Livorno-Style Clams combines the delicate flavors of clams with a hint of tomato and garlic for a true Italian experience.
Prep Time2 hours 10 minutes
Cook Time15 minutes
Course: Appetizer, Main Course
Cuisine: Italian
Keyword: Arselle, Arselle alla Livornese
Servings: 4
Author: Guido Pasquariello

Equipment

  • Knife
  • Skillet
  • Bowl
  • Fridge

Ingredients

  • 2.2 pounds of clams
  • 1 clove of garlic
  • 1 small chili pepper
  • 1 red onion substitute for Tropea onion if unavailable
  • 1/2 cup tomato sauce
  • 7 tablespoons olive oil
  • Parsley
  • Salt

Instructions

  • Purge Clams: Start by purging your clams to remove any sand. Soak them in cold water with 1 tablespoon of salt per quart of water. Place a turned-over plate at the bottom of the bowl to catch the sand.
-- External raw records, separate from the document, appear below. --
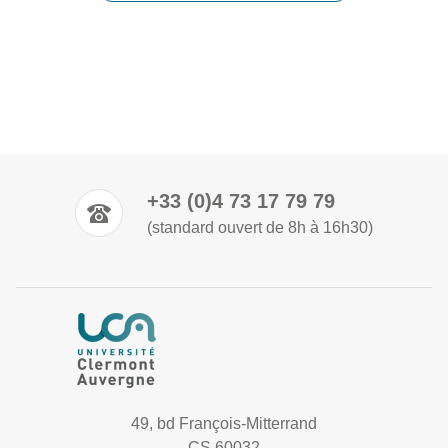
+33 (0)4 73 17 79 79
(standard ouvert de 8h à 16h30)
49, bd François-Mitterrand
CS 60032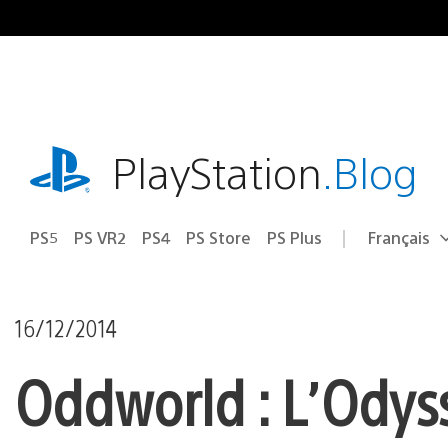
Accéder
au
contenu
playstation.com
PlayStation
.Blog
PS5
PS VR2
PS4
PS Store
PS Plus
Français
Choisir
Région
une
actuelle
région
:
16/12/2014
Oddworld : L’Odys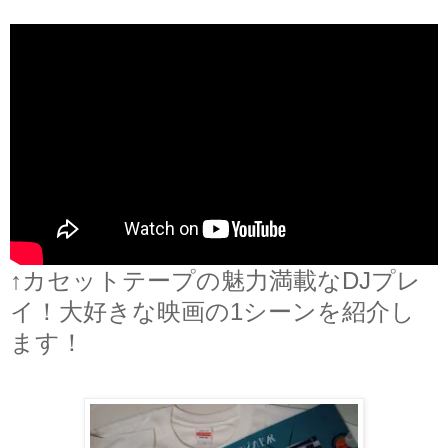
↑
カセットテープの魅力満載なDJプレ
イ！大好きな映画の1シーンを紹介し
ます！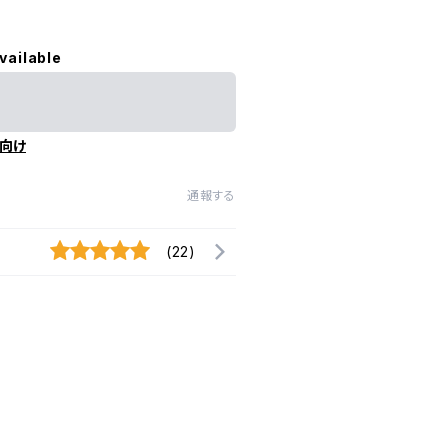
vailable
向け
通報する
(22)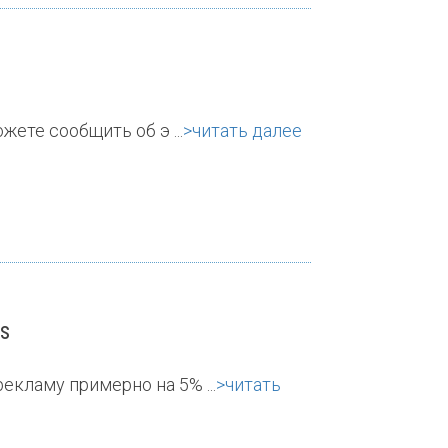
жете сообщить об э ...
>читать далее
s
кламу примерно на 5% ...
>читать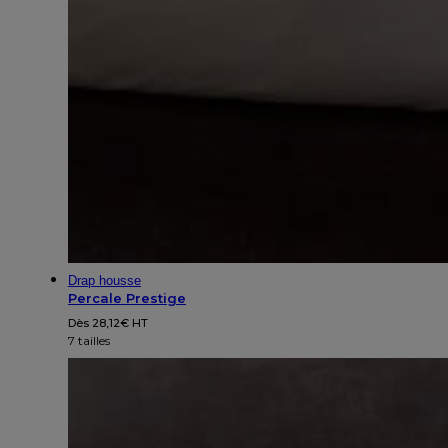
Drap housse
Percale Prestige
Dès
28,12
€
HT
7 tailles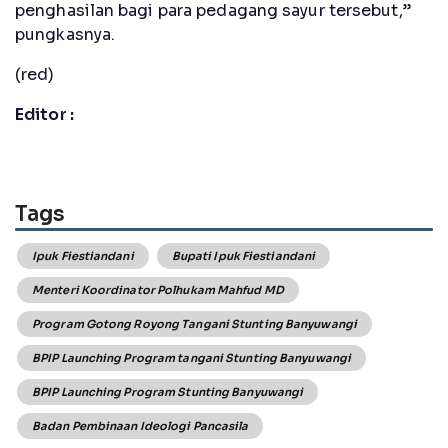
penghasilan bagi para pedagang sayur tersebut,”
pungkasnya.
(red)
Editor :
Tags
Ipuk Fiestiandani
Bupati Ipuk Fiestiandani
Menteri Koordinator Polhukam Mahfud MD
Program Gotong Royong Tangani Stunting Banyuwangi
BPIP Launching Program tangani Stunting Banyuwangi
BPIP Launching Program Stunting Banyuwangi
Badan Pembinaan Ideologi Pancasila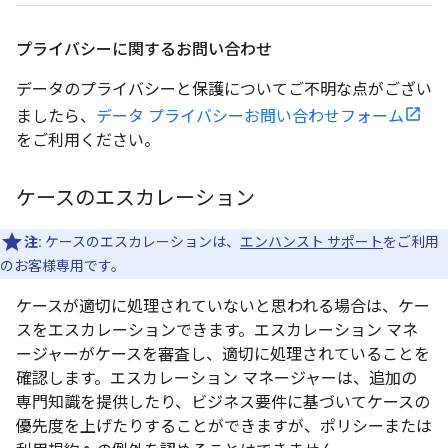
プライバシーに関するお問い合わせ
データのプライバシーと保護についてご不明な点がござい
ましたら、
データ プライバシーお問い合わせフォーム
をご利用ください。
ケースのエスカレーション
注:
ケースのエスカレーションは、
エンハンスト サポート
をご利用
のお客様専用です。
ケースが適切に処理されていないと思われる場合は、ケー
スをエスカレーションできます。エスカレーション マネ
ージャーがケースを審査し、適切に処理されていることを
確認します。エスカレーション マネージャーは、追加の
専門知識を提供したり、ビジネス要件に基づいてケースの
優先度を上げたりすることができますが、ポリシーまたは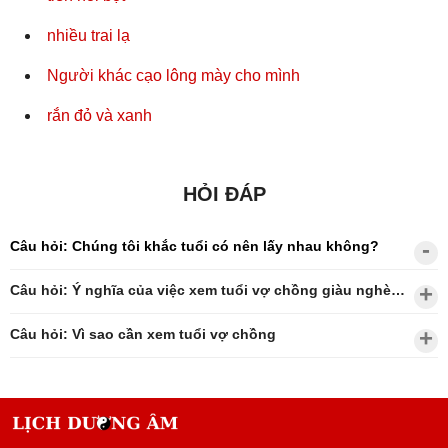
nhiều trai lạ
Người khác cạo lông mày cho mình
rắn đỏ và xanh
HỎI ĐÁP
Câu hỏi: Chúng tôi khắc tuổi có nên lấy nhau không?
Câu hỏi: Ý nghĩa của việc xem tuổi vợ chồng giàu nghèo?
Câu hỏi: Vì sao cần xem tuổi vợ chồng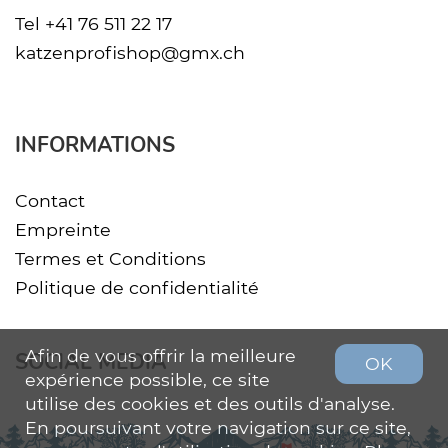
Tel
+41 76 511 22 17
katzenprofishop@gmx.ch
INFORMATIONS
Contact
Empreinte
Termes et Conditions
Politique de confidentialité
Afin de vous offrir la meilleure
SOCIAL MEDIA
OK
expérience possible, ce site
utilise des cookies et des outils d'analyse.
En poursuivant votre navigation sur ce site,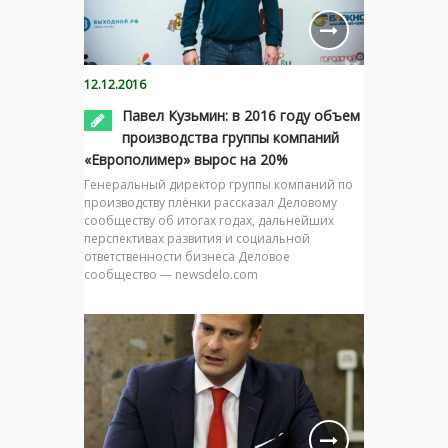
12.12.2016
Павел Кузьмин: в 2016 году объем
производства группы компаний
«Европолимер» вырос на 20%
Генеральный директор группы компаний по
производству плёнки рассказал Деловому
сообществу об итогах годах, дальнейших
перспективах развития и социальной
ответственности бизнеса Деловое
сообщество — newsdelo.com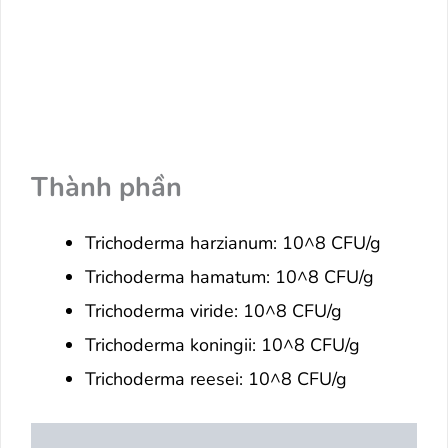
Thành phần
Trichoderma harzianum: 10^8 CFU/g
Trichoderma hamatum: 10^8 CFU/g
Trichoderma viride: 10^8 CFU/g
Trichoderma koningii: 10^8 CFU/g
Trichoderma reesei: 10^8 CFU/g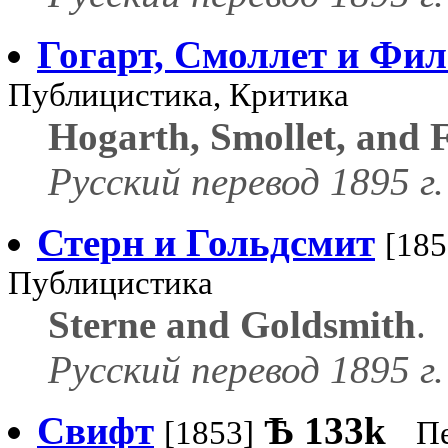
Гогарт, Смоллет и Фи
Публицистика, Критика
Hogarth, Smollet, and F
Русский перевод 1895 г.
Стерн и Гольдсмит
[185
Публицистика
Sterne and Goldsmith
.
Русский перевод 1895 г.
Свифт
Ѣ
133k
[1853]
П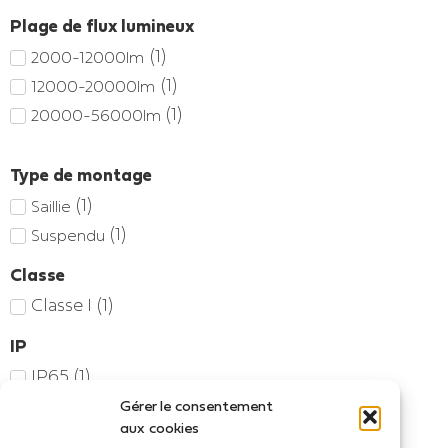
Plage de flux lumineux
(
1
)
2000-12000lm
(
1
)
12000-20000lm
(
1
)
20000-56000lm
Type de montage
(
1
)
Saillie
(
1
)
Suspendu
Classe
Classe I
(
1
)
IP
IP65
(
1
)
Gérer le consentement
Accueil
/ Produit Flux lumineux / 16468
aux cookies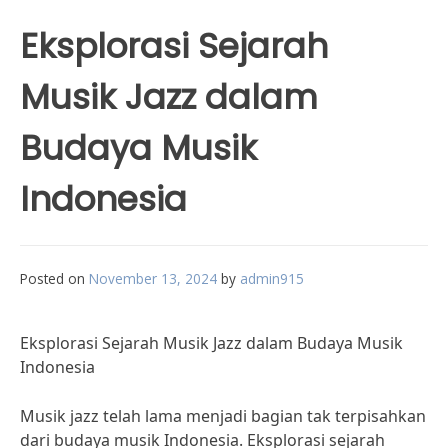
Eksplorasi Sejarah
Musik Jazz dalam
Budaya Musik
Indonesia
Posted on
November 13, 2024
by
admin915
Eksplorasi Sejarah Musik Jazz dalam Budaya Musik
Indonesia
Musik jazz telah lama menjadi bagian tak terpisahkan
dari budaya musik Indonesia. Eksplorasi sejarah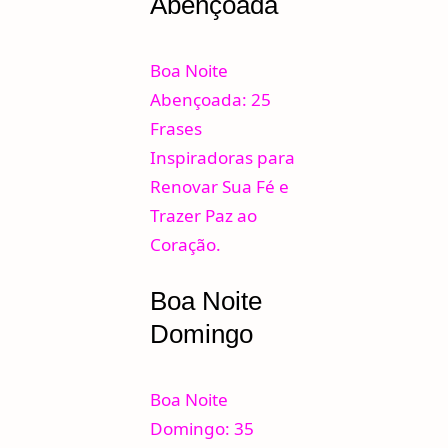
Abençoada
Boa Noite
Abençoada: 25
Frases
Inspiradoras para
Renovar Sua Fé e
Trazer Paz ao
Coração.
Boa Noite
Domingo
Boa Noite
Domingo: 35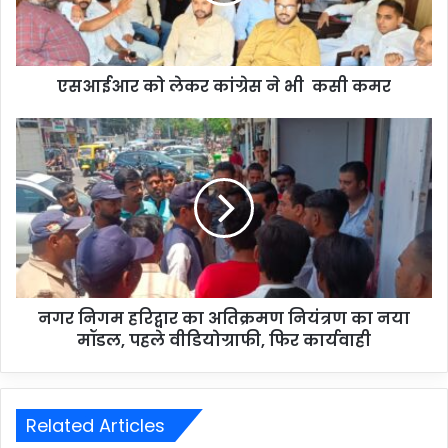
एसआईआर को लेकर कांग्रेस ने भी कसी कमर
नगर निगम हरिद्वार का अतिक्रमण नियंत्रण का नया
मॉडल, पहले वीडियोग्राफी, फिर कार्यवाही
Related Articles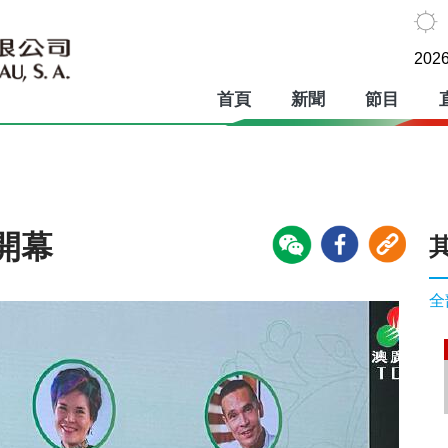
2026
首頁
新聞
節目
開幕
全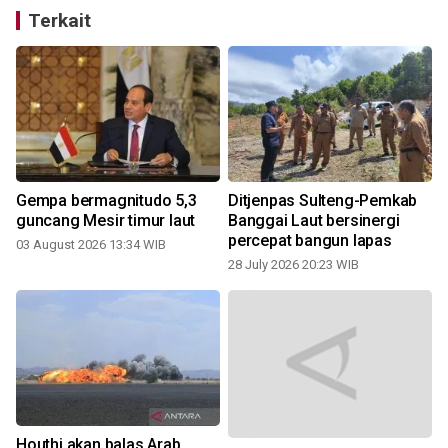
Terkait
Gempa bermagnitudo 5,3
Ditjenpas Sulteng-Pemkab
guncang Mesir timur laut
Banggai Laut bersinergi
percepat bangun lapas
03 August 2026 13:34 WIB
2
28 July 2026 20:23 WIB
i
Houthi akan balas Arab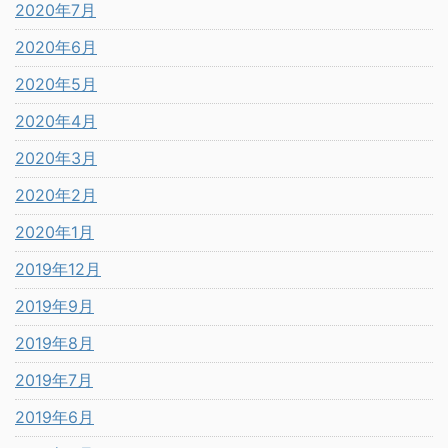
2020年7月
2020年6月
2020年5月
2020年4月
2020年3月
2020年2月
2020年1月
2019年12月
2019年9月
2019年8月
2019年7月
2019年6月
After 2 hours in the fridge, check for sand and repeat if necessary.
    2.2 pounds of clams, Salt
  • Prepare the Base: Finely chop the garlic, half of the red onion, and some parsley. Heat olive oil in a large skillet and sauté these ingredients until the garlic turns golden. Be careful not to burn the garlic.
    1 clove of garlic, 1 red onion, Parsley, 7 tablespoons olive oil
  • Add Clams and Chili: Add the clams and a whole chili pepper to the skillet. Pour in a bit of water to prevent burning, cover, and cook on high heat, shaking the skillet occasionally. The clams should open within a few minutes.
    1 small chili pepper
  • Mix in Tomato Sauce: Once the clams have opened, reduce the heat and add the tomato sauce and a pinch of salt and pepper. Let it cook for about 5 minutes until everything is heated through.
    1/2 cup tomato sauce
  • Serve and Enjoy: Serve your Livorno-Style Clams hot, ideally with Tuscan bread and a glass of white wine.

Notes

  • Appetizer or Main Course: Livorno-Style Clams are versatile enough to be served either as an appetizer or as the main dish. Adjust the portion size accordingly to suit the course.
  • Wine Pairing: A glass of white wine is recommended to accompany Livorno-Style Clams, enhancing the delicate seafood flavors and the tanginess of the tomato sauce. Choose a wine that complements rather than overpowers the dish.
  • If you can't find Tropea onions, a regular red onion is a fine substitute.
  • Remember to discard any clams that don't open after cooking.